由于病例稀少和病灶大小不同，很难确定使用不同方法时愈合时间的差异；然而，我试图简要回顾一下。单纯保守治疗的病例穿孔在 1 cm ²和 1 × 2 cm 之间。完全愈合时间约为 28 天；然而，一个缺陷在 8 天后形成了纤维蛋白密封。一匹马被宣布为2个月（卡隆和汤森正常后1984年），和3个月后，其他已经回到训练（Gronvold等人。  2005）。放置气管切开插管时所达到的愈合时间范围变化很​​大，从 7 不等（Saulez et al .  2005) 到 20 天（Gillen等人，  2015 年）。持续时间较长的病例同时出现背侧和腹侧穿孔。使用纤维蛋白密封剂 (Tisseel® ¹ )是否能更快解决缺陷尚不清楚；然而，可可等人。( 2020 ) 报告缺陷已在 7 天内密封并在 24 天后解决。Iglesias等人使用的技术。（2021 年）在手术干预后 2 天导致纤维蛋白密封，到 10-13 天，背侧穿孔已密封。Fubini等人讨论的 15 cm 穿孔。 ( 1985 年) 9 天后出院，12 个月后据报道可以正常锻炼。正如预期的那样，造成足够损伤以保证切除和吻合的穿孔需要更长的恢复期。Kirker-Head 描述的病例在医院住院 35 天，此时气管管腔直径减少了 70%。术后 5 个月重复内窥镜检查显示吻合部位有极少的瘢痕形成。Barnett等人描述的患者。( 2014) 在术后 6 周接受重复内窥镜检查，其中吻合部位显示粘膜网。随后在术后 24 周进行横切和内窥镜检查，证实气管吻合术愈合良好。不幸的是，使用不同手术技术治疗的病例数量太少，无法得出最佳治疗方法的确切结论；然而，最近的技术由 Iglesias-García等人描述。

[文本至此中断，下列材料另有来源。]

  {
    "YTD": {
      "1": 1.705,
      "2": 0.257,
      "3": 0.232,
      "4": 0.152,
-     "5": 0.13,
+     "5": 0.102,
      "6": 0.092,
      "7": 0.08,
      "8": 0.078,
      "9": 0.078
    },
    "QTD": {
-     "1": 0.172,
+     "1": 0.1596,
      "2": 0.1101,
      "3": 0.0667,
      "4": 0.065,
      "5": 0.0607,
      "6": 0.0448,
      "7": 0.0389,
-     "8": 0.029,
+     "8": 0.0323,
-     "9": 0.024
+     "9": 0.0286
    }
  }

（2021）显示出希望。

如 Iglesias-García等人所示。（2021 年），气管穿孔病例如果得到及时和适当的治疗，通常预后良好。了解对周围结构的潜在损伤以及皮下气肿导致纵隔气肿和气胸的可能性也很重要。密切监测、抗炎和抗微生物治疗以及关闭穿孔或从穿孔转移气流是治疗的主要手段。伊格莱西亚斯-加西亚等人。( 2021 ) 介绍了一种管理背侧气管穿孔或同时发生的对侧背侧和腹侧气管穿孔的出色技术。